La base di massa della Vandea era costituita da contadini. Le armate bianche (di Kornilov, ecc.) erano formate da contadini (e la maggior parte poveri), non solo da nobili. Nel 1934 Krupp si lamentò con Hitler – e di fatto chiese una soluzione che venne poi realizzata con la “notte dei lunghi coltelli” – perché i suoi operai si assentavano troppo spesso dal lavoro essendo militanti delle SA, che compivano continue scorribande assassine contro gli oppositori. Debbo continuare? Dalle masse nascono gli eroi delle rivoluzioni come le belve assetate di sangue della più torva reazione. Questo, i bolscevichi lo sapevano; Lenin in specie non si faceva certo illusioni. E anche un “revisionista” come Togliatti (per non parlare di Gramsci) era ben edotto del fatto. L’epoca della “diversità etica” dei comunisti – che ha introdotto nella base ormai piciista solo l’enfasi dei “buoni sentimenti” – è iniziata con Berlinguer.

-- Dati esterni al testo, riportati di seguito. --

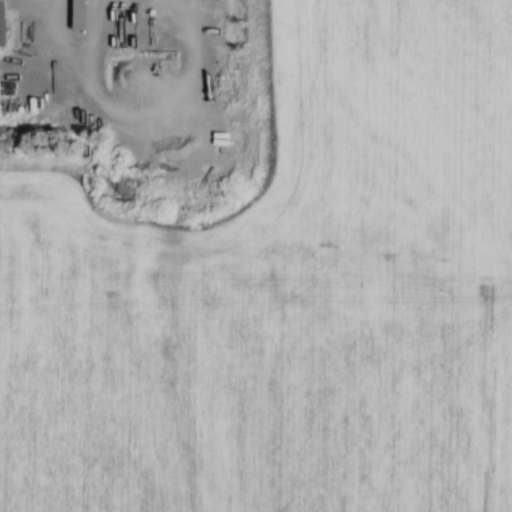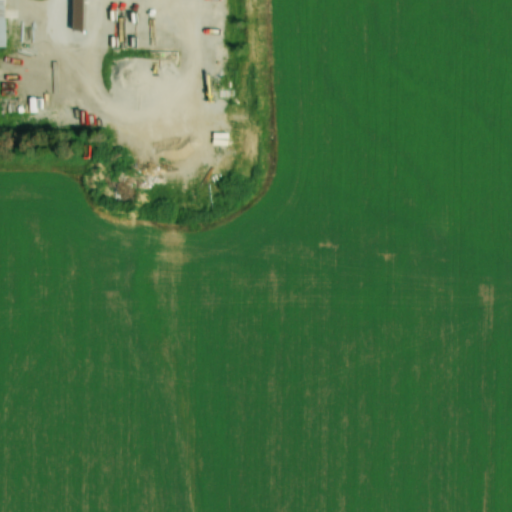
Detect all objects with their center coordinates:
building: (136, 15)
building: (82, 16)
building: (1, 23)
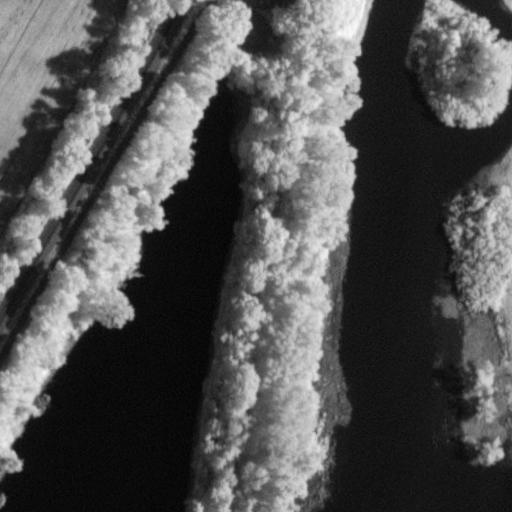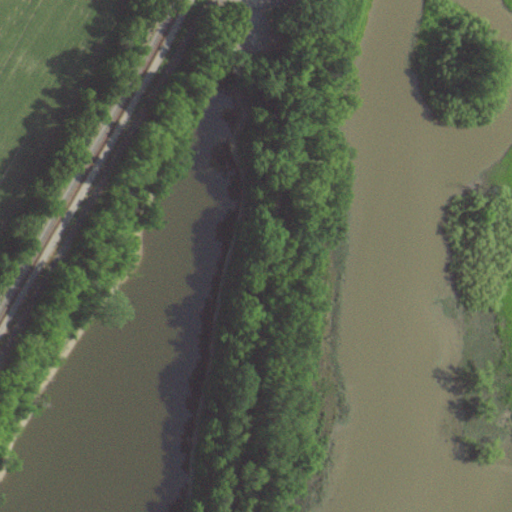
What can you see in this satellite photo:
railway: (89, 157)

La fase storica è in veloce cambiamento. Chiunque volesse ripetere scolasticamente le tesi di Lenin – su partito, Stato, imperialismo, ecc. – sarebbe del tutto infantile. Lui stesso ne sarebbe scandalizzato, visto che insisté sempre sull’analisi della situazione concreta, cioè su considerazioni teoriche appunto di fase (o di congiuntura). Tuttavia, quello che torna di piena attualità nella nuova dura epoca che si apre è lo spirito leninista, il realismo privo di illusioni populistiche e “buoniste”. Diventa per noi essenziale la sua assenza di formalismo, per cui non credé mai alla “democrazia” elettoralistica (“chiamare ogni tot anni il popolo a eleggere i suoi oppressori” nell’ambito della “migliore forma di governo per dominare”); altro che quei finti “critici critici” che si sono creati un feticcio con la “Costituzione repubblicana” e che tornano ai principi bugiardi del 1789 (prima della fase giacobina). Quindi, nessuna ripetizione a pappagallo delle formulazioni specifiche leniniane (superate come ogni altra cosa a questo mondo), ma ammirazione per il suo spirito veramente rivoluzionario e avulso da cedimenti sentimentali, che resta per me una lezione da imitare.

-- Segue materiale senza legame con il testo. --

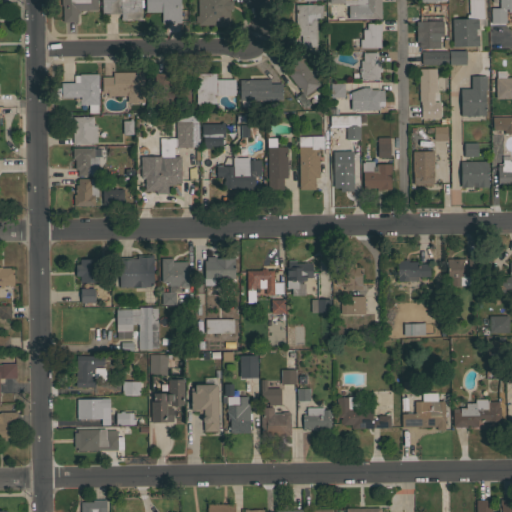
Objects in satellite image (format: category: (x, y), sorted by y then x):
building: (304, 0)
building: (430, 0)
building: (332, 1)
building: (335, 1)
building: (428, 1)
building: (75, 8)
building: (121, 8)
building: (164, 8)
building: (71, 9)
building: (118, 9)
building: (364, 9)
building: (159, 10)
building: (360, 11)
building: (498, 11)
building: (500, 11)
building: (213, 12)
building: (208, 13)
building: (306, 22)
building: (302, 25)
building: (467, 25)
building: (463, 26)
building: (428, 33)
building: (424, 35)
building: (369, 36)
building: (366, 37)
road: (504, 39)
road: (167, 45)
building: (434, 57)
building: (456, 57)
building: (439, 58)
building: (369, 66)
building: (364, 67)
building: (301, 78)
building: (298, 79)
building: (117, 84)
building: (124, 85)
building: (503, 85)
building: (501, 86)
building: (166, 89)
building: (207, 89)
building: (211, 89)
building: (258, 89)
building: (82, 90)
building: (336, 90)
building: (254, 91)
building: (332, 91)
building: (79, 92)
building: (424, 95)
building: (426, 95)
building: (473, 97)
building: (365, 98)
building: (469, 99)
building: (362, 100)
road: (404, 112)
building: (502, 123)
building: (343, 124)
building: (498, 124)
building: (127, 127)
building: (82, 130)
building: (79, 131)
building: (436, 133)
building: (212, 134)
building: (435, 134)
building: (208, 136)
road: (453, 140)
building: (381, 147)
building: (378, 148)
building: (468, 149)
building: (464, 150)
building: (166, 157)
building: (164, 159)
building: (85, 160)
building: (307, 160)
building: (81, 161)
building: (304, 163)
building: (275, 164)
building: (340, 165)
building: (273, 168)
building: (418, 168)
building: (420, 168)
building: (337, 171)
building: (503, 172)
building: (239, 173)
building: (503, 173)
building: (232, 175)
building: (468, 175)
building: (472, 175)
building: (374, 176)
building: (370, 177)
building: (85, 191)
building: (81, 193)
building: (112, 196)
building: (109, 197)
road: (256, 227)
road: (40, 255)
building: (213, 268)
building: (217, 269)
building: (86, 270)
building: (413, 270)
building: (80, 271)
building: (134, 271)
building: (406, 271)
building: (457, 272)
building: (130, 273)
building: (169, 273)
building: (452, 273)
building: (296, 275)
building: (6, 276)
building: (348, 276)
building: (506, 276)
building: (4, 277)
building: (171, 278)
building: (293, 278)
building: (343, 279)
building: (500, 282)
building: (261, 283)
building: (257, 285)
building: (86, 295)
building: (82, 296)
building: (164, 299)
building: (276, 305)
building: (351, 305)
building: (322, 306)
building: (272, 307)
building: (348, 307)
building: (5, 311)
building: (3, 312)
building: (497, 323)
building: (138, 325)
building: (218, 325)
building: (494, 325)
building: (134, 327)
building: (214, 327)
building: (410, 330)
building: (411, 330)
building: (297, 334)
building: (2, 342)
building: (4, 343)
building: (157, 364)
building: (153, 365)
building: (247, 365)
building: (493, 365)
building: (242, 367)
building: (7, 370)
building: (88, 370)
building: (5, 371)
building: (84, 372)
building: (286, 376)
building: (282, 377)
building: (128, 388)
building: (127, 389)
building: (268, 393)
building: (302, 393)
building: (264, 395)
building: (298, 395)
building: (166, 400)
building: (165, 402)
building: (204, 405)
building: (199, 406)
building: (93, 408)
building: (89, 410)
building: (235, 411)
building: (510, 411)
building: (425, 412)
building: (475, 413)
building: (358, 414)
building: (420, 414)
building: (472, 415)
building: (353, 417)
building: (123, 418)
building: (316, 418)
building: (117, 419)
building: (312, 419)
building: (233, 420)
building: (6, 422)
building: (274, 422)
building: (270, 423)
building: (5, 426)
building: (96, 440)
building: (90, 441)
road: (256, 475)
road: (407, 493)
road: (442, 493)
building: (493, 505)
building: (87, 506)
building: (92, 506)
building: (484, 507)
building: (214, 508)
building: (220, 508)
building: (363, 509)
building: (252, 510)
building: (289, 510)
building: (314, 510)
building: (320, 510)
building: (358, 510)
building: (2, 511)
building: (245, 511)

L’unica ammissione che è possibile fare riguarda la diversa responsabilità di chi comanda e di chi obbedisce. In questo senso, i vertici dominanti sono decisamente i “nemici” per antonomasia, assieme agli intellettuali che formulano le ideologie dell’oppressione (ivi comprese quelle finte antagoniste, atte a meglio ingannare i “polli” che ci cascano); le masse, i dominati, hanno delle “scusanti” se cadono sotto l’influenza – e per lunghi periodi storici vi cadono – di tali ideologie. Tuttavia, fin quando di queste non si liberano, fin quando seguono i loro dominanti nell’opprimere (e sterminare) altri dominati, debbono essere denunciati per quello che sono: un po’ meno colpevoli, ma pur sempre colpevoli. Inoltre, è anche necessario riconoscere che, nella storia, i massacrati di ieri diventano spesso i massacratori odierni. Nulla di straordinario e sorprendente in ciò.

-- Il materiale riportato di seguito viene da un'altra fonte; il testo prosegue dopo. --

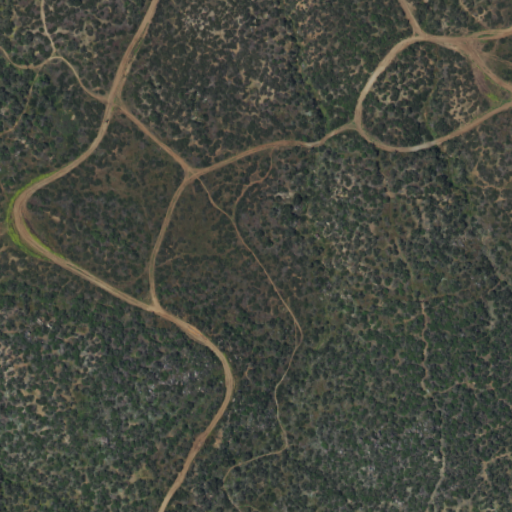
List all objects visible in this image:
road: (285, 142)
road: (65, 265)
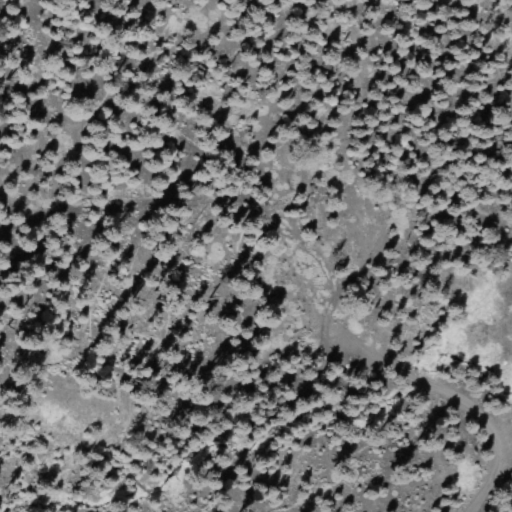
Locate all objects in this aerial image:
road: (436, 377)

Spirito leninista significa però anche capire quando certe azioni si possono fare e quando no, quando ci sono effettive possibilità di arrecare grave danno al nemico o addirittura di vincerlo, e quando invece devi prendere atto che agire secondo certe modalità implica soltanto vocazione al martirio e suicidio manifesto. In date situazioni storiche devi scegliere vie traverse e tortuose, che certo non soddisfano per nulla un minimo senso di giustizia. Non ci si deve arrendere (come avviene spesso, e di schianto, quando ti avventuri in scontri frontali senza sufficienti mezzi a disposizione), ma è necessario ammettere, quando occorre, la propria impotenza in quel dato periodo. Bucharin, tra i massimi dirigenti del bolscevismo rivoluzionario, scrisse nell’introduzione all’economia del rentier che, nei periodi di riflusso – che non possono essere invertiti dalla semplice volontà soggettiva – il compito fondamentale diventa quello della critica delle teorie e ideologie dominanti; non però certo con lo spirito dell’intellettuale accademico, tutto dedito a preziosismi ed erudizione, al fine di accedere alla carriera detta scientifica, mentre è solo l’accettazione del “candidato” tra i servi ideologici del potere dominante.

Se oggi non si capisce in quale epoca di arretramento e di confusione teorico-ideologica siamo, allora sarebbe meglio starsene zitti, non parlare né scrivere più, perché i danni provocati dagli scriteriati sono ingenti; e sono sempre tutti a favore dei peggiori dominanti in campo. Tuttavia, certo, in momenti cruciali come il presente, quando vengono commessi misfatti della gravità di quelli di Israele, è ovviamente impossibile tacere, anche se non si possiedono categorie – né mentali né d’azione – adeguate a pensare possibili contromisure. Possiamo solo rilevare alcuni punti per noi fermi. Dopo il tanto banditesco vaneggiare reazionario circa Milosevic, e poi Saddam e poi Ahmadinejad, quali novelli Hitler, è oggi evidente che – sempre stando attenti all’imprecisa approssimazione dei paralleli storici – Israele assume la posizione che nel ’38 aveva la Germania nazista, con continue aggressioni e feroci repressioni ed eccidi.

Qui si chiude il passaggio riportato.